Figure 4. Characterization of kidney leukocyte subsets in C57BL/6 WT, uPAR-KO, and transgenic C57BL/6 with overexpression of suPAR reveals a link between increased blood suPAR levels and kidney T cell accumulation, kidney function impairment, and local upregulation of inflammatory cytokines.

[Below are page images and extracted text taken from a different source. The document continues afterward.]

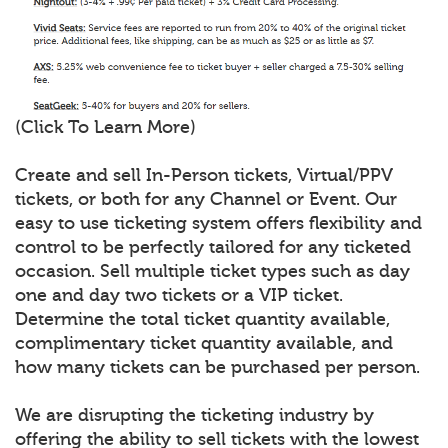
(Click To Learn More)
Create and sell In-Person tickets, Virtual/PPV
tickets, or both for any Channel or Event. Our
easy to use ticketing system offers flexibility and
control to be perfectly tailored for any ticketed
occasion. Sell multiple ticket types such as day
one and day two tickets or a VIP ticket.
Determine the total ticket quantity available,
complimentary ticket quantity available, and
how many tickets can be purchased per person.
We are disrupting the ticketing industry by
offering the ability to sell tickets with the lowest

(A–D) Strain-dependent characterization of leukocyte subsets by flow cytometry after 24 hours of sepsis induction (left) via i.p. injection of 250 μL cecal slurry (CS) and untreated mice (right). Injection of 15% glycerol (GLY) served as control (vehicle solution). (E) Exemplary double immunofluorescent staining for podocin (green) and CD8⁺ T cells (red) of kidney tissue from different mouse strains after 24 hours of sepsis. Nuclei were stained with DAPI (blue). Spleen tissue served as positive (primary and secondary antibody) and negative (secondary antibody only) control (data not shown). To quantify kidney immune cell aggregation, the mean cell number was determined from 10 representative high-power fields per animal (see supplemental material). Original magnification, ×40. Scale bar: 100 μm. (F) Correlation analysis of kidney T cells and corresponding blood serum creatinine (SCr) and suPAR levels in WT sepsis. (G) Kidney Luminex analysis of homogenized kidney tissue of untreated WT and suPAR-OE mice. CCL, C-C motif chemokine ligand 3; MFI, median fluorescence intensity; TSP4, thrombospondin 4. Data are reported as mean ± SEM. One-way ANOVA test was used for multiple group comparisons (A–D), correlations were assessed by using Pearson’s correlation analysis (F), and 2-tailed Student’s t test was used for pairwise comparisons (G).